Crédit : DIDIER DEBUSSCHERE/JOURNAL DE QUEBEC

Baseball

Le Stade Canac reprend vie après deux ans de pause forcée

Jean-François Racine

Publié | Mis à jour

Près de deux ans plus tard, la foule a ravivé la flamme du baseball professionnel vendredi soir dans les estrades du Stade Canac de Québec.

Le plaisir d’aller voir un match de balle ne se perdra jamais. Surtout en famille, avec un hot-dog ou deux, pizza, pop-corn et un peu de houblon pour égayer la soirée.

Venue en très grand nombre, la population de Québec voulait entendre Take Me Out to the Ball Game dans le vieux stade construit en 1938. Malgré leur masque, on devinait également le sourire de chaque membre du personnel de l’équipe.

Si les spectateurs se sont ennuyés de l’ambiance d’un match, les joueurs d’Équipe Québec auront eu le courage de passer plus de 60 jours sur la route depuis le début de la saison avant de revenir jouer à la maison devant leur famille.

Déjà lors de l’entrée des fans, la terrasse était joyeusement animée par un band fort heureux de jouer enfin devant public.

«Ça n’a aucun bon sens!», a affirmé Fred Simard, ancien guitariste de Bob Bissonnette.

Laplante ovationné

Après quelques semaines d’incertitude et beaucoup d’efforts pour présenter des matchs, le président des Capitales a reçu une ovation debout.

«Merci à la Ville de Québec, c’était beaucoup de travail pour ouvrir le stade. Merci à vous de votre présence. Personne n’a jamais lâché», a mentionné Michel Laplante avant le lancer protocolaire du maire Régis Labeaume, qui a atteint le coin extérieur du marbre.

Avec le temps frais, le chandail à capuchon des Capitales était un excellent choix au lieu de la chemise de baseball, pour oublier l’été qui a pris une pause.
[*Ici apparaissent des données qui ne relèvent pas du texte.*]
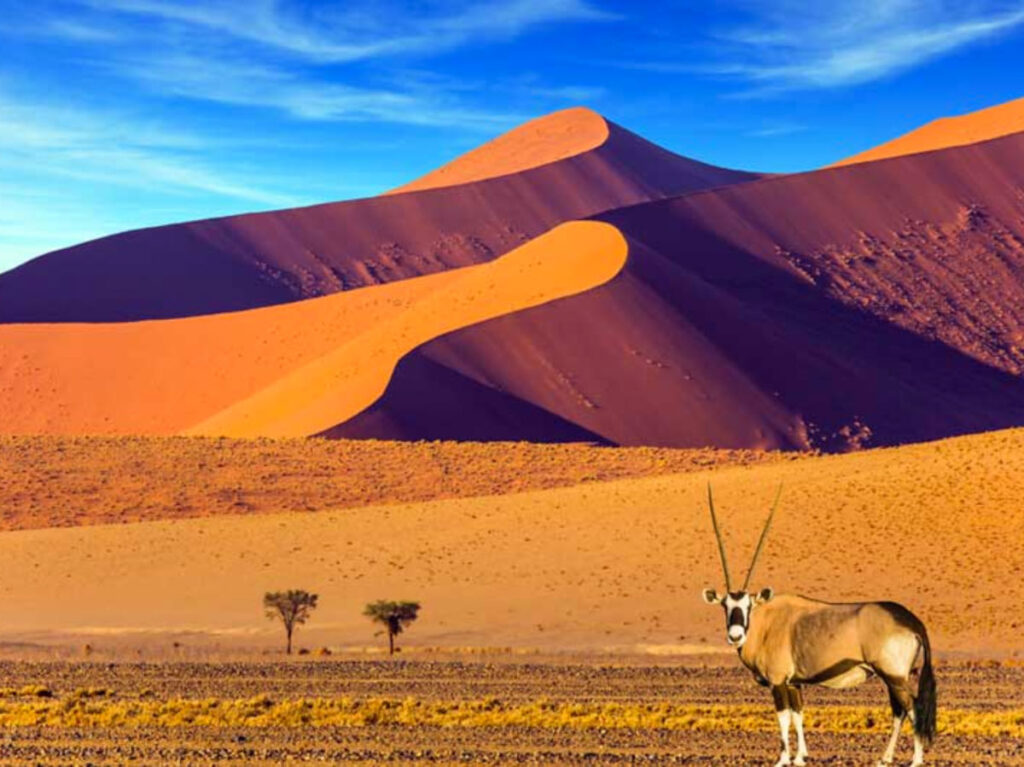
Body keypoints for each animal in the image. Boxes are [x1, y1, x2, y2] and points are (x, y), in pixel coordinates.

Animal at [701, 485, 936, 767]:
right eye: (725, 605)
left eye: (748, 606)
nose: (735, 636)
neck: (765, 625)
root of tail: (912, 621)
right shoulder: (794, 683)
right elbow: (798, 715)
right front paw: (801, 756)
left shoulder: (778, 682)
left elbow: (783, 718)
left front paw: (783, 758)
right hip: (895, 677)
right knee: (899, 711)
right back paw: (885, 757)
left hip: (894, 675)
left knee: (913, 708)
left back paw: (916, 759)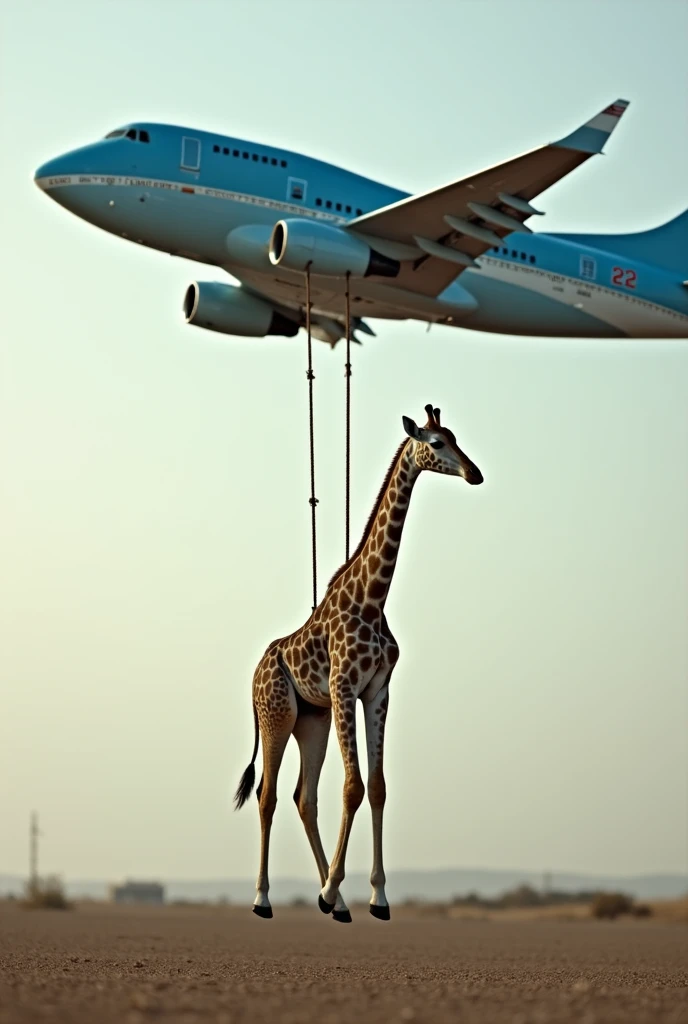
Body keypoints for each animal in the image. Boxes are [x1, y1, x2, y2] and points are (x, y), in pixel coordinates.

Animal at [236, 403, 483, 925]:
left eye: (456, 437)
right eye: (436, 442)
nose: (475, 473)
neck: (371, 599)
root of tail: (254, 674)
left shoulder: (377, 690)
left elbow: (378, 787)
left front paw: (374, 898)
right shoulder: (344, 686)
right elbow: (352, 787)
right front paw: (333, 891)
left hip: (313, 720)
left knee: (302, 798)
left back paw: (339, 905)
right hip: (277, 715)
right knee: (268, 796)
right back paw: (264, 900)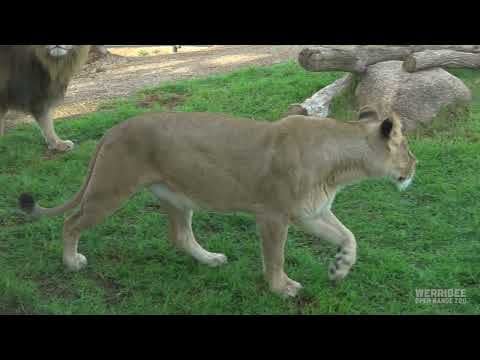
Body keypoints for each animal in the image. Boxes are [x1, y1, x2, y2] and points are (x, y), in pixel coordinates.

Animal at [18, 109, 416, 298]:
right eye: (407, 148)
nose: (415, 166)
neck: (341, 169)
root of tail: (112, 130)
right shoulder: (273, 216)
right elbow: (275, 257)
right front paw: (281, 288)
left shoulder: (311, 213)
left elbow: (349, 237)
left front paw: (339, 268)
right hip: (110, 190)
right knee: (70, 223)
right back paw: (72, 262)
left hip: (176, 197)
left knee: (180, 237)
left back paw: (210, 259)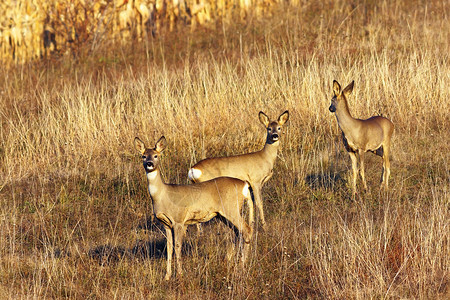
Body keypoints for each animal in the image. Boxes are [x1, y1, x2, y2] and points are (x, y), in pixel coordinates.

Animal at [134, 136, 253, 282]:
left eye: (156, 155)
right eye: (143, 156)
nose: (149, 163)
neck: (162, 195)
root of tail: (244, 185)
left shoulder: (179, 220)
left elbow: (177, 247)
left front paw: (179, 275)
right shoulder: (165, 224)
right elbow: (169, 248)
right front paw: (167, 276)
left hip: (231, 208)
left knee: (247, 230)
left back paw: (242, 266)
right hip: (223, 215)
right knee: (238, 232)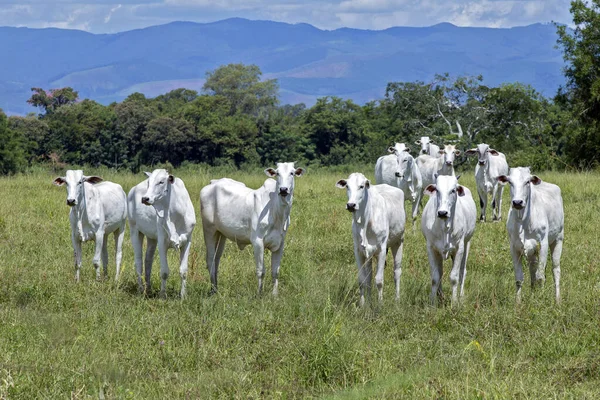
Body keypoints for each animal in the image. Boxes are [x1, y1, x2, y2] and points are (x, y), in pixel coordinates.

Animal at [127, 168, 196, 296]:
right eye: (148, 182)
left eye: (161, 182)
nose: (145, 198)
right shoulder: (162, 243)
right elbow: (164, 272)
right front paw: (163, 295)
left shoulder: (187, 241)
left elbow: (183, 271)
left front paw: (183, 295)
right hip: (134, 230)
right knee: (138, 262)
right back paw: (140, 289)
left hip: (152, 238)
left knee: (148, 260)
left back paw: (148, 289)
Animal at [200, 161, 304, 296]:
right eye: (277, 173)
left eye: (292, 173)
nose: (283, 189)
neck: (276, 211)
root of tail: (213, 183)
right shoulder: (257, 242)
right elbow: (261, 270)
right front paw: (259, 294)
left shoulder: (280, 243)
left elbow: (275, 271)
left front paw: (275, 295)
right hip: (209, 230)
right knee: (210, 260)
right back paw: (213, 290)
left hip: (221, 234)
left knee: (216, 259)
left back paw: (216, 288)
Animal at [336, 172, 406, 306]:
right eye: (347, 186)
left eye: (361, 186)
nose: (351, 205)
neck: (365, 221)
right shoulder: (358, 251)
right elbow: (362, 279)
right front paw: (364, 304)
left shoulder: (382, 250)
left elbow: (379, 280)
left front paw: (380, 305)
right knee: (369, 277)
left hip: (398, 242)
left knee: (397, 272)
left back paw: (397, 299)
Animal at [420, 173, 476, 304]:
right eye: (437, 190)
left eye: (453, 190)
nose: (442, 213)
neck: (445, 227)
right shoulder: (431, 248)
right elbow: (435, 277)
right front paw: (433, 303)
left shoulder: (459, 248)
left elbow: (454, 277)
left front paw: (454, 302)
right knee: (440, 272)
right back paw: (440, 296)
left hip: (467, 244)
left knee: (462, 271)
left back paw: (461, 295)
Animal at [496, 166, 564, 304]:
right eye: (510, 182)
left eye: (527, 182)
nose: (517, 202)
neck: (523, 220)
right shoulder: (515, 248)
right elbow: (519, 278)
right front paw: (518, 303)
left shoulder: (543, 244)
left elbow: (540, 276)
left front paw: (541, 300)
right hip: (532, 251)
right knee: (533, 271)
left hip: (558, 239)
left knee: (555, 270)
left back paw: (557, 299)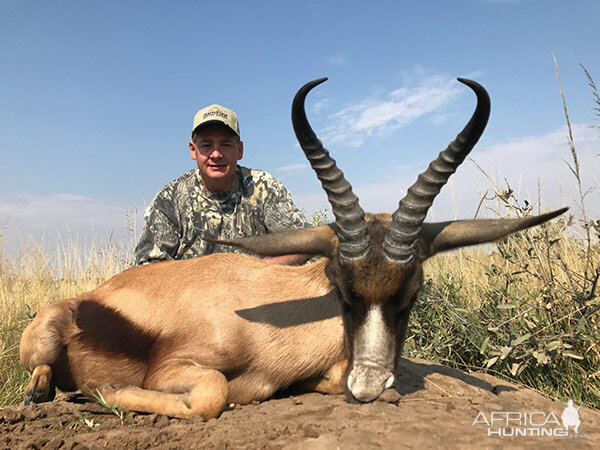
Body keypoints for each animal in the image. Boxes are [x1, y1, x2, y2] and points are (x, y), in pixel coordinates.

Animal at [21, 76, 564, 418]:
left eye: (412, 294)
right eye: (343, 291)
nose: (368, 386)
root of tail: (86, 298)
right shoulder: (174, 369)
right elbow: (215, 394)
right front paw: (108, 391)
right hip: (42, 342)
D’autres partisans avaient carrément apporté la couverture.

«Ça fait vraiment longtemps», a souligné Mélanie Petitclerc, présente avec son conjoint Simon Larochelle et ses deux enfants, Hubert et Laurie, munis chacun de leur gant. La famille portait fièrement les couleurs des Expos, des Red Sox et des Blue Jays. «J’ai hâte de voir le match», a expliqué la jeune fille.

Vers 19 h 20, la mascotte Capi a fait son apparition, et l’arbitre a pu crier «play ball!» quelque 710 jours après la fin de la saison 2019 et une pandémie trop longue.

Un premier lancer

Le vétéran lanceur Karl Gélinas a retiré son premier frappeur sur un dur roulant, et un autre pas a été franchi pour le retour à la vie normale avec un événement sportif en plein air. Les plus réchauffés scandaient le nom du lanceur adverse pour lui faire perdre ses moyens.

Le deuxième match d’une série de trois contre l’équipe de New York est prévu samedi soir à 19 h, toujours à Québec.

Dans un stade de 5100 places, la nouvelle limite permise par les mesures sanitaires allégées est de 2800 personnes.